A federal target letter is an opportunity, not a verdict.
The window between receiving a target letter and grand-jury indictment is often the single best defense opportunity in a federal case. What to do in it.
A federal target letter is a written notice from a U.S. Attorney that the recipient is the focus of a grand-jury investigation. It is not an indictment. It is not a charge. It is, however, an unmistakable signal that an indictment is being considered.
What the letter means
The Department of Justice distinguishes subjects from targets. A subject is someone whose conduct is within the scope of an investigation. A target is someone against whom there is 'substantial evidence' linking them to the commission of a crime, making them a putative defendant.
If you received a target letter, the U.S. Attorney believes a prosecutable case exists. The grand jury has not yet indicted — that is the leverage, and the deadline, simultaneously.
What to do in the first 48 hours
- 01Retain counsel immediately. The letter often names a deadline for a response.
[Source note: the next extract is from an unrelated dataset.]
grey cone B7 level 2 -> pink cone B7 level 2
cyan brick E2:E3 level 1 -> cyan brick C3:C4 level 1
- 02Preserve records. Do not delete emails, messages, or documents; obstruction charges stack on top of the underlying investigation.
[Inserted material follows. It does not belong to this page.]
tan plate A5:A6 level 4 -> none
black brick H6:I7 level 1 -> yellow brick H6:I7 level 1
- 03Do not contact witnesses named or implied in the letter. Any outreach looks like obstruction to the government.
- 04Do not consent to informal interviews. A proffer session is a formal, negotiated arrangement — not a 'come in and talk'.
- 05Gather your personal records — tax returns, bank statements, business records — into one secure location for counsel.
Pre-indictment strategies
The window before indictment supports several defense approaches: a reverse proffer (where the government previews its evidence), a declination request (where counsel persuades prosecutors not to indict), or a pre-indictment plea negotiation in cases where the exposure is large and the evidence is strong. Each requires candid assessment that is only possible with privileged counsel review.